Which, of course, was my exact plan for the conversation. Not consciously, but at the time that was my move. I’d ask questions, nod and make good eye contact, thus fading myself out of the conversation because I thought that’s probably what people wanted. I have my kale guy to thank for being the first person to explicitly tell me that I was allotted a whole half of a conversation, and I wasn’t taking up my fair share, and that someone wished I would.
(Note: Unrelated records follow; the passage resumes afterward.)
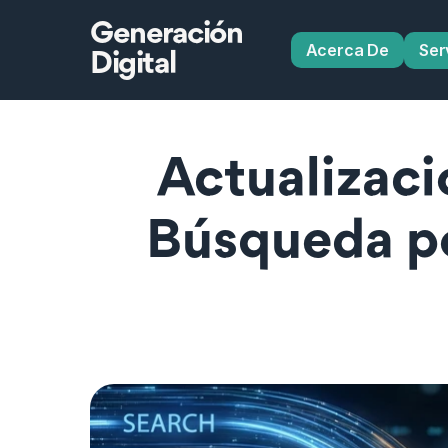
Generación
Acerca De
Ser
Digital
Actualizaci
Búsqueda po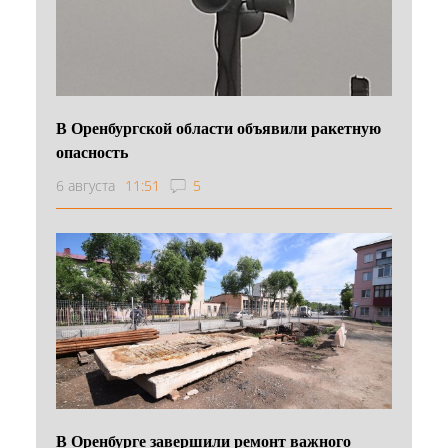
В Оренбургской области объявили ракетную
опасность
6 августа
11:51
5
В Оренбурге завершили ремонт важного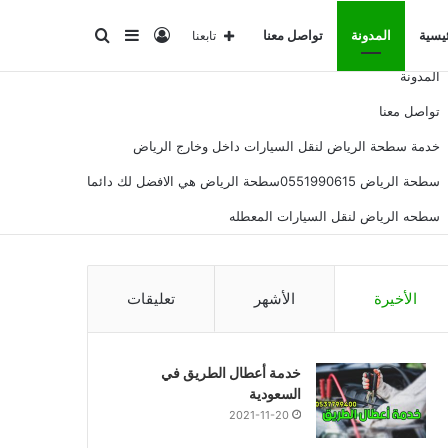
تسجيل
إضافة
بحث
ئيسية
المدونة
تواصل معنا
تابعنا
المدونة
الدخول
عمود
عن
تواصل معنا
خدمة سطحة الرياض لنقل السيارات داخل وخارج الرياض
جانبي
سطحة الرياض 0551990615سطحة الرياض هي الافضل لك دائما
سطحه الرياض لنقل السيارات المعطله
الأخيرة
الأشهر
تعليقات
خدمة أعطال الطريق في
السعودية
2021-11-20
I found that I couldn’t find something to say, and the conversation quickly fizzled. The whole thing unnerved me. I mean, really – a complete stranger asked me to tell about me and my mind went blank. I don’t think it was for lack of knowing. I think I was aware of some things that I liked and that I didn’t, of what I believed about some things, and who my friends were. I think the issues was that I was out of practice when it came to acting on those things in front of people. Somewhere, I had picked up the idea that I, and what I thought and loved and did, was about as relevant and important as an automated telemarketing call, or something equally bland and ineffective.

(This is a lie.)

It feels healing to do things that remind me that things about me matter. These things are very small: doing what I like for simply that purpose (not because it’s useful, helpful, logical), saying what I think to other people, making a decision, saying no to things and saying yes. In one way or another, being who I am in front of people, on purpose. It’s empowering.
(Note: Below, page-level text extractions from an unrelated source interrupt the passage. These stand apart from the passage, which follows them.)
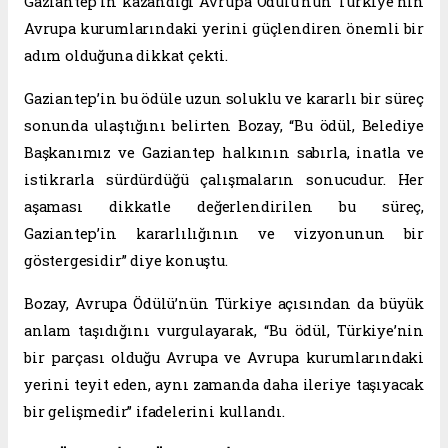
Gaziantep’in kazandığı Avrupa Ödülü’nün Türkiye’nin
Avrupa kurumlarındaki yerini güçlendiren önemli bir
adım olduğuna dikkat çekti.
Gaziantep’in bu ödüle uzun soluklu ve kararlı bir süreç
sonunda ulaştığını belirten Bozay, “Bu ödül, Belediye
Başkanımız ve Gaziantep halkının sabırla, inatla ve
istikrarla sürdürdüğü çalışmaların sonucudur. Her
aşaması dikkatle değerlendirilen bu süreç,
Gaziantep’in kararlılığının ve vizyonunun bir
göstergesidir” diye konuştu.
Bozay, Avrupa Ödülü’nün Türkiye açısından da büyük
anlam taşıdığını vurgulayarak, “Bu ödül, Türkiye’nin
bir parçası olduğu Avrupa ve Avrupa kurumlarındaki
yerini teyit eden, aynı zamanda daha ileriye taşıyacak
bir gelişmedir” ifadelerini kullandı.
I’m lucky to have picked up a new belief, too, through various books and podcasts and parts of the Bible that I’ve found myself thinking about since the kale guy conversation. Being who I am in front of people, on purpose, doesn’t only make me feel confident and empowered; I believe it’s sacred. (Let me acknowledge, for a second, that it feels bold to declare THIS IS WHAT I BELIEVE IS SACRED from my kitchen in my pajamas with only my bachelor’s degree in psychology to officially back up my Bible-reading authority. Regardless,) Here’s what I know: if I believe that God made me on purpose, and made me the way I am on purpose, and is powerful and in-charge enough to understand and coordinate the world, it makes sense for me to trust that he was on to something when he made me.
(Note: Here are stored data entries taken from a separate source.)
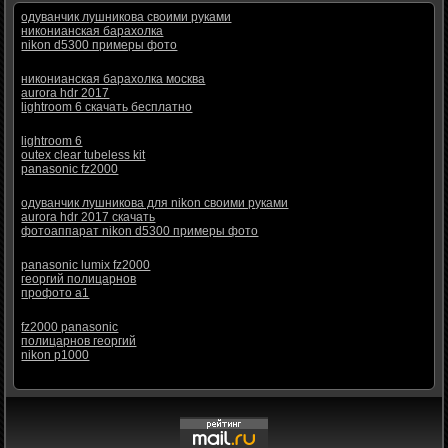
одуванчик лушникова своими руками
никонианская барахолка
nikon d5300 примеры фото
никонианская барахолка москва
aurora hdr 2017
lightroom 6 скачать бесплатно
lightroom 6
outex clear tubeless kit
panasonic fz2000
одуванчик лушникова для nikon своими руками
aurora hdr 2017 скачать
фотоаппарат nikon d5300 примеры фото
panasonic lumix fz2000
георгий полицарнов
профото а1
fz2000 panasonic
полицарнов георгий
nikon p1000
I mean, imagine being God and having made someone the way you wanted to – and knowing you’d gotten it right, and having it all laid out as far as what would happen to and around them that would just fit with your plan for who they were. I imagine so much joy as he watches the times when I embrace that. And I picture a sad-tinged voice saying “If only you knew” while I hide out thinking that things about me don’t matter, or are really all wrong. I think that finding out who I am, and being that person in the presence of God, is an act of worship and trust all by itself.  

Which, by the way, is exactly the point I think the kale guy was trying to make.